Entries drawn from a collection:
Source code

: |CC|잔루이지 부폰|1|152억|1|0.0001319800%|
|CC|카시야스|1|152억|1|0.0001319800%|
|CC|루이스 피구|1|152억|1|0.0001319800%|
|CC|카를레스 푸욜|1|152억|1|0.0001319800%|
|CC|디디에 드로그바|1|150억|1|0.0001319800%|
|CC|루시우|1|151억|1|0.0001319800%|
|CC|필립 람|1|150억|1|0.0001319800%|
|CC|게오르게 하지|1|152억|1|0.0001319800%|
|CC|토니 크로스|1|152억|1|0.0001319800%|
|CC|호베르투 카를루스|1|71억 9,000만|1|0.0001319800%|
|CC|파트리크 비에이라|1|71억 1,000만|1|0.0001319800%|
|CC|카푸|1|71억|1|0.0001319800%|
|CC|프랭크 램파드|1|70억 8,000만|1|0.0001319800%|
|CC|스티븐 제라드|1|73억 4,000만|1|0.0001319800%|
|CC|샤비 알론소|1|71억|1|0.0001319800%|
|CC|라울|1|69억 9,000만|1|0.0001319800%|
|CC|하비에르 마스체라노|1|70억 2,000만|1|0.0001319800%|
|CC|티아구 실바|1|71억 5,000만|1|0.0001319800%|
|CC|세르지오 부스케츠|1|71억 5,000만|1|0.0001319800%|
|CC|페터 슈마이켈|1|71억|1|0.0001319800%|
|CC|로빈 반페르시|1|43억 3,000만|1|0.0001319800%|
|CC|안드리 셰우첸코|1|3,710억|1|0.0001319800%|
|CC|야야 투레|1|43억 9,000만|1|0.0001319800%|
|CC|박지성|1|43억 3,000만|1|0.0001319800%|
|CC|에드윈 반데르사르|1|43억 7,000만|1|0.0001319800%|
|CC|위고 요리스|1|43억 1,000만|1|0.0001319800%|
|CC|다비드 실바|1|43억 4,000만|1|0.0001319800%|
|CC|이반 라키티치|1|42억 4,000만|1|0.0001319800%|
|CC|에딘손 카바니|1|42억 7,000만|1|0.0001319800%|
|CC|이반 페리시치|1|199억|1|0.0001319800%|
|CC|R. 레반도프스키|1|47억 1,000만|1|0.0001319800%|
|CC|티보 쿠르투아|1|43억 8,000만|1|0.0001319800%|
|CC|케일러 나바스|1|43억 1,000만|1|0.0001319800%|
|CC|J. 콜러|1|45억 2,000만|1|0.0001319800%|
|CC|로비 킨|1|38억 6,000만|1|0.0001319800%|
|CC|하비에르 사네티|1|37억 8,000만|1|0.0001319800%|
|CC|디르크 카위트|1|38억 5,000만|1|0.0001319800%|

Exercise description — Repeat every line of the data above exactly as it appears.

Answer to the exercise —
Source code

: |CC|잔루이지 부폰|1|152억|1|0.0001319800%|
|CC|카시야스|1|152억|1|0.0001319800%|
|CC|루이스 피구|1|152억|1|0.0001319800%|
|CC|카를레스 푸욜|1|152억|1|0.0001319800%|
|CC|디디에 드로그바|1|150억|1|0.0001319800%|
|CC|루시우|1|151억|1|0.0001319800%|
|CC|필립 람|1|150억|1|0.0001319800%|
|CC|게오르게 하지|1|152억|1|0.0001319800%|
|CC|토니 크로스|1|152억|1|0.0001319800%|
|CC|호베르투 카를루스|1|71억 9,000만|1|0.0001319800%|
|CC|파트리크 비에이라|1|71억 1,000만|1|0.0001319800%|
|CC|카푸|1|71억|1|0.0001319800%|
|CC|프랭크 램파드|1|70억 8,000만|1|0.0001319800%|
|CC|스티븐 제라드|1|73억 4,000만|1|0.0001319800%|
|CC|샤비 알론소|1|71억|1|0.0001319800%|
|CC|라울|1|69억 9,000만|1|0.0001319800%|
|CC|하비에르 마스체라노|1|70억 2,000만|1|0.0001319800%|
|CC|티아구 실바|1|71억 5,000만|1|0.0001319800%|
|CC|세르지오 부스케츠|1|71억 5,000만|1|0.0001319800%|
|CC|페터 슈마이켈|1|71억|1|0.0001319800%|
|CC|로빈 반페르시|1|43억 3,000만|1|0.0001319800%|
|CC|안드리 셰우첸코|1|3,710억|1|0.0001319800%|
|CC|야야 투레|1|43억 9,000만|1|0.0001319800%|
|CC|박지성|1|43억 3,000만|1|0.0001319800%|
|CC|에드윈 반데르사르|1|43억 7,000만|1|0.0001319800%|
|CC|위고 요리스|1|43억 1,000만|1|0.0001319800%|
|CC|다비드 실바|1|43억 4,000만|1|0.0001319800%|
|CC|이반 라키티치|1|42억 4,000만|1|0.0001319800%|
|CC|에딘손 카바니|1|42억 7,000만|1|0.0001319800%|
|CC|이반 페리시치|1|199억|1|0.0001319800%|
|CC|R. 레반도프스키|1|47억 1,000만|1|0.0001319800%|
|CC|티보 쿠르투아|1|43억 8,000만|1|0.0001319800%|
|CC|케일러 나바스|1|43억 1,000만|1|0.0001319800%|
|CC|J. 콜러|1|45억 2,000만|1|0.0001319800%|
|CC|로비 킨|1|38억 6,000만|1|0.0001319800%|
|CC|하비에르 사네티|1|37억 8,000만|1|0.0001319800%|
|CC|디르크 카위트|1|38억 5,000만|1|0.0001319800%|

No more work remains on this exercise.